── Excerto fornecido

Direitos & Deveres é a nova rubrica semanal resultante de uma parceria entre o jornal Diário dos Açores e a sociedade de advogados José Rodrigues & Associados. Neste espaço, iremos procurar esclarecer dúvidas jurídicas colocadas pelos nossos leitores bem como abordar alguns dos temas mais comuns que entretecem a comunidade jurídica. Se tiver algum tema que queira ver abordado ou alguma questão que queira ver esclarecida, não hesite em enviar-nos um mail para [email protected].
Inteligência artificial: riscos e regras
São cada vez mais os recursos e as utilizações da inteligência artificial. Para uns, trata-se de uma ferramenta poderosa que irá otimizar recursos e alavancar a inovação e o desenvolvimento tecnológico, para outros constitui uma verdadeira caixa de pandora, uma ameaça à coesão social e económica, na medida em que o seu desenvolvimento irá impactar severamente o mercado de trabalho e, até mesmo, as relações sociais e humanas. Mas, entre uma e outra visão, o facto é que a inteligência artificial é uma realidade cada vez mais presente no quotidiano de empresas e cidadãos.

────

O que fazer: No excerto fornecido, de que parceria resulta a rubrica Direitos & Deveres?

── Informação extraída

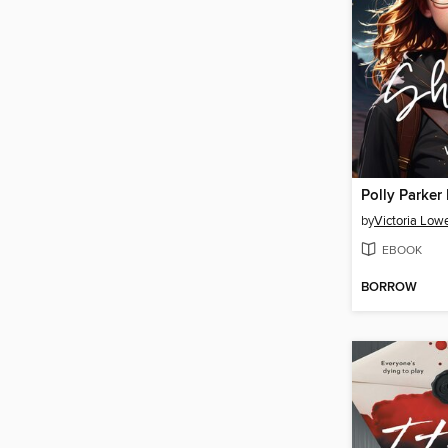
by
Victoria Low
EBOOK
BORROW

────
── Informação extraída

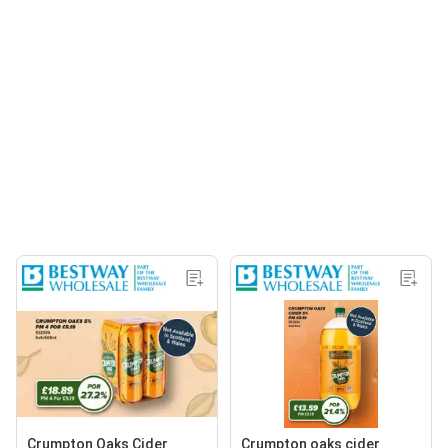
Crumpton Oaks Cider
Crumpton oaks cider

────

Resposta escrita: Resulta de uma parceria entre o jornal Diário dos Açores e a sociedade de advogados José Rodrigues & Associados.